François Bayrou, à l’issue du bureau politique du MoDem, vendredi 12 mai, à Paris. | JACQUES DEMARTHON / AFP

Le « coup de gueule » de François Bayrou aura été payant. Jeudi 11 mai, après l’annonce des 428 premières investitures de La République en marche, une quarantaine revenait à des candidats issus du MoDem. Samedi 13 mai, ils sont, selon nos informations, un peu plus d’une centaine, bien que le maire de Pau se soit refusé à donner toute indication sur l’ordre de grandeur. Un accord qualifié de « solide et équilibré » par M. Bayrou à l’issue de la réunion du bureau exécutif du MoDem convoqué dans l’urgence, vendredi soir. Il devait cependant être validé, samedi, par le mouvement d’Emmanuel Macron.

Le ton était en tout cas à l’apaisement entre les deux formations, après avoir frôlé la crise de nerfs. Jeudi, le maire de Pau avait refusé d’avaliser la première liste d’investitures, considérant que l’accord sur lequel était basée leur alliance avait été « foulé aux pieds ». « Je ne participerai pas à une opération de recyclage du PS », expliquait le leader centriste dans les colonnes du Monde. Deux des principaux responsables du MoDem, la vice-présidente, Marielle de Sarnez, et le secrétaire général, Marc Fesneau, respectivement investis à Paris et dans le Loir-et-Cher, s’étaient d’ailleurs volontairement retirés de la liste pour marquer leur désaccord avec les choix opérés par la commission d’investiture d’En marche !.

Dès jeudi soir, M. Bayrou et M. Macron s’étaient entretenus pour tenter de dénouer la crise. L’ancien candidat à l’élection présidentielle reprochait aux responsables d’En marche ! chargés des investitures d’avoir sabordé au dernier moment les propositions de candidatures avancées par le MoDem. « Le travail avait été fait, puis il a été complètement défait en quelques minutes, rumine-t-il. Heureusement, Emmanuel Macron a expliqué à un certain nombre de cadres qui l’entourent que ce n’était pas l’accord que nous avions trouvé. »

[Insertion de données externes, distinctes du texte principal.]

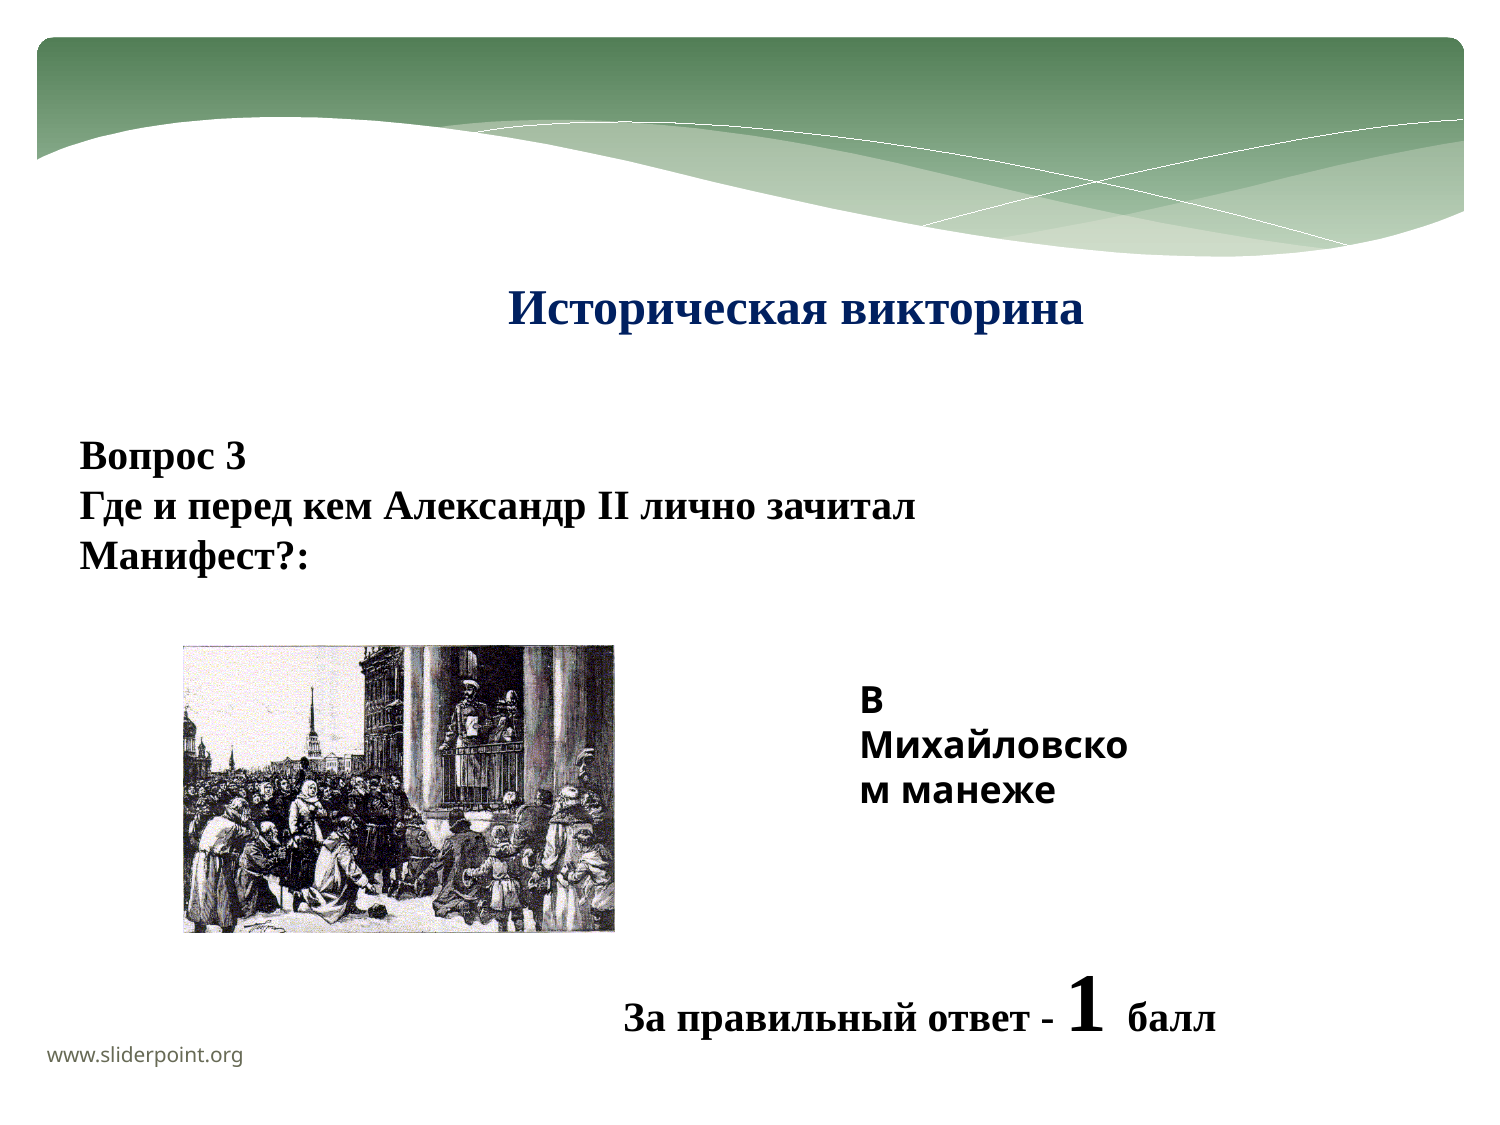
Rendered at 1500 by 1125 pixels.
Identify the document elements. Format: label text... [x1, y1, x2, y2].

footer www.sliderpoint.org [31, 1025, 653, 1086]
text_box Историческая викторина [493, 267, 1100, 342]
text_box За правильный ответ - 1 балл [608, 940, 1270, 1056]
picture [182, 644, 615, 933]
text_box Вопрос 3 Где и перед кем Александр II лично зачитал Манифест?: [64, 420, 1111, 636]
text_box В Михайловском манеже [844, 668, 1152, 819]
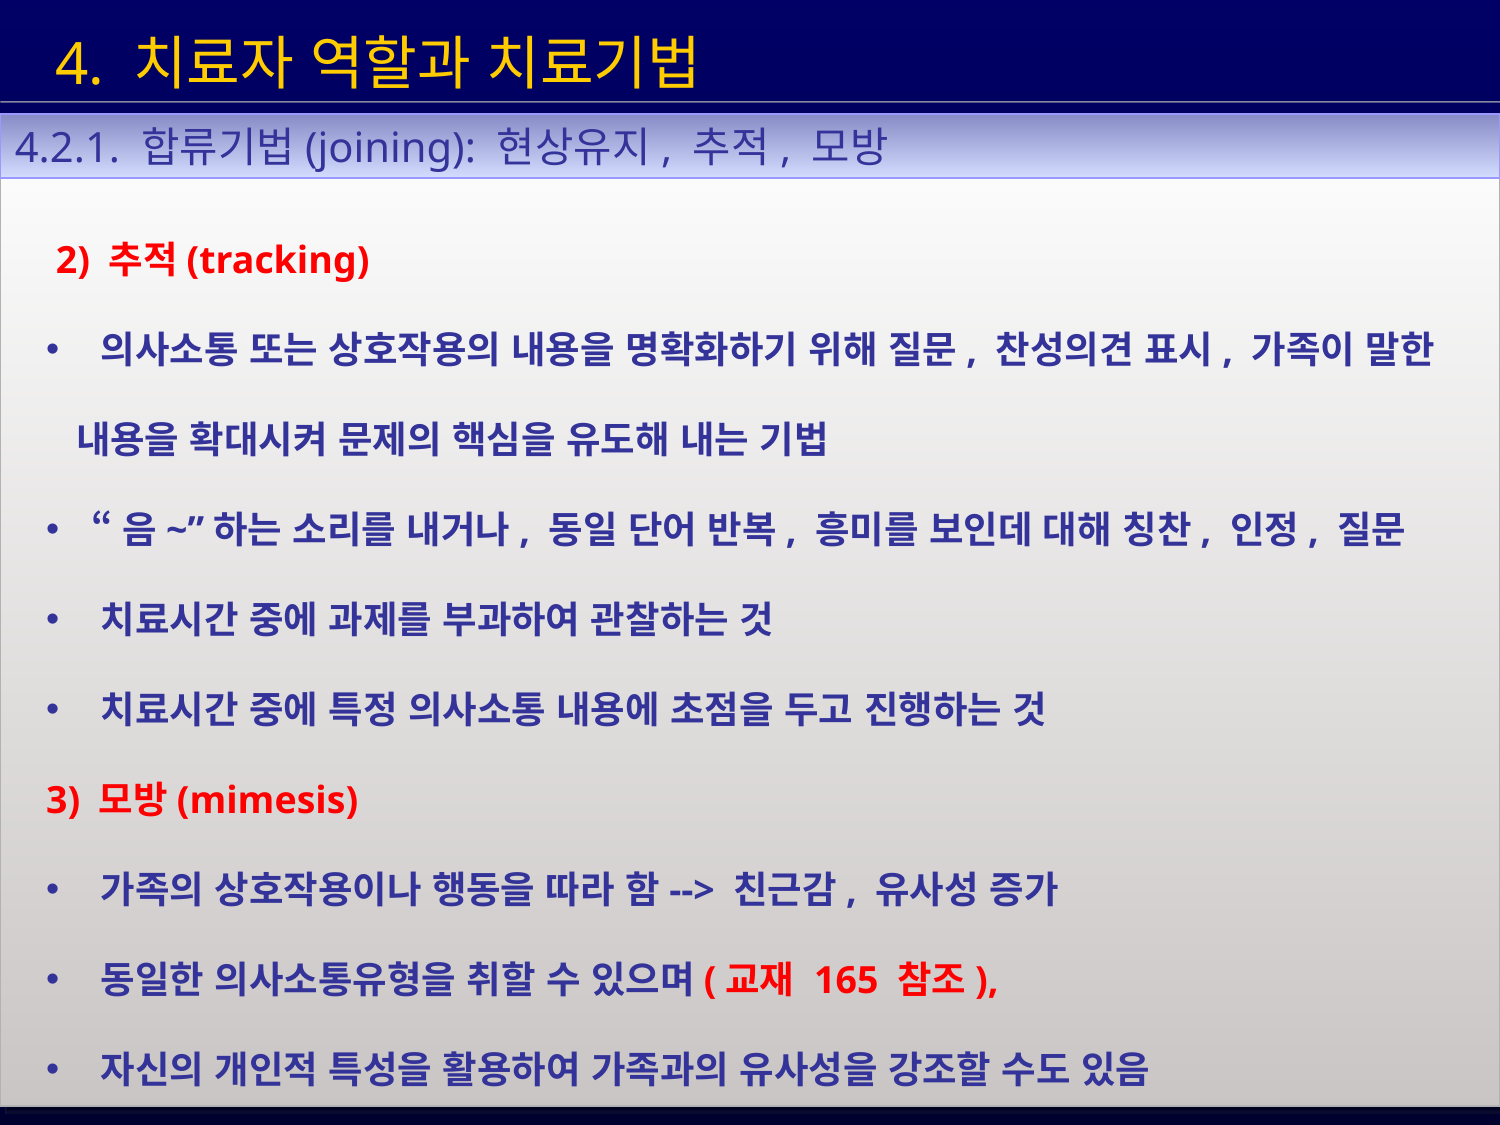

Il aura cependant fallu plusieurs heures d’âpres négociations, menées simultanément à Paris et à Lyon, où les sénateurs Gérard Collomb (En marche !) et Michel Mercier (MoDem) étaient à l’ouvrage, pour parvenir à recoller les morceaux. « Nous retrouvons les termes de l’alliance que nous avions nouée, s’est félicité le président du MoDem à la sortie du bureau exécutif, qui s’est achevé vers 23 h 30. Quand on a un problème dans un couple, on le traite. En tout cas, je ne le laisse pas pourrir. »

« Loupé stratégique complet »

« Derrière cette tension, explique-t-il, il y avait deux questions essentielles. Est-ce que l’on souhaite un parti unique ou une majorité plurielle ? Le pluralisme est, à nos yeux, la garantie du débat. Et quel est le point d’équilibre de la majorité ? Nous souhaitons une majorité centrale. » Bon nombre des difficultés sur lesquelles avait buté l’accord entre les deux formations semblent ainsi avoir été aplanies, même si quelques détails restent à régler afin que l’accord soit avalisé par En marche !.

M. Bayrou, cependant, se montre confiant. « Nous avons bien avancé, on a rééquilibré totalement l’accord », estime-t-il. Selon les pointages effectués par les responsables du MoDem, sur les 428 premières investitures annoncées, 153 auraient été attribuées à des PS, ex-PS ou PRG, 38 au MoDem, 15 à l’UDI ou ex-UDI, 25 à LR, ex-LR ou divers droite et 197 à la « société civile », c’est-à-dire à des candidats sans antécédents politiques.

En haussant le ton, avec une dose de surenchère, le maire de Pau est parvenu à garantir à sa formation une part de marché correspondant à peu près à ses attentes, alors qu’il reste encore près de 150 candidatures à pourvoir. Le signal, surtout, est politique, alors que M. Macron doit faire connaître d’ici à lundi le nom du premier ministre et espère pouvoir rallier une partie de la droite dans sa majorité. Le rééquilibrage au centre ainsi affirmé dans le choix des candidatures aux législatives permet d’élargir le point de passage pour faire venir la droite. « Comment vouliez-vous que la droite bouge avec une majorité aussi décentrée ?, souligne Mme de Sarnez. C’était un loupé stratégique complet. »

La température ainsi retombée du côté de l’allié centriste, c’est désormais sur le choix du premier ministre que va se jouer l’avenir immédiat de la majorité présidentielle.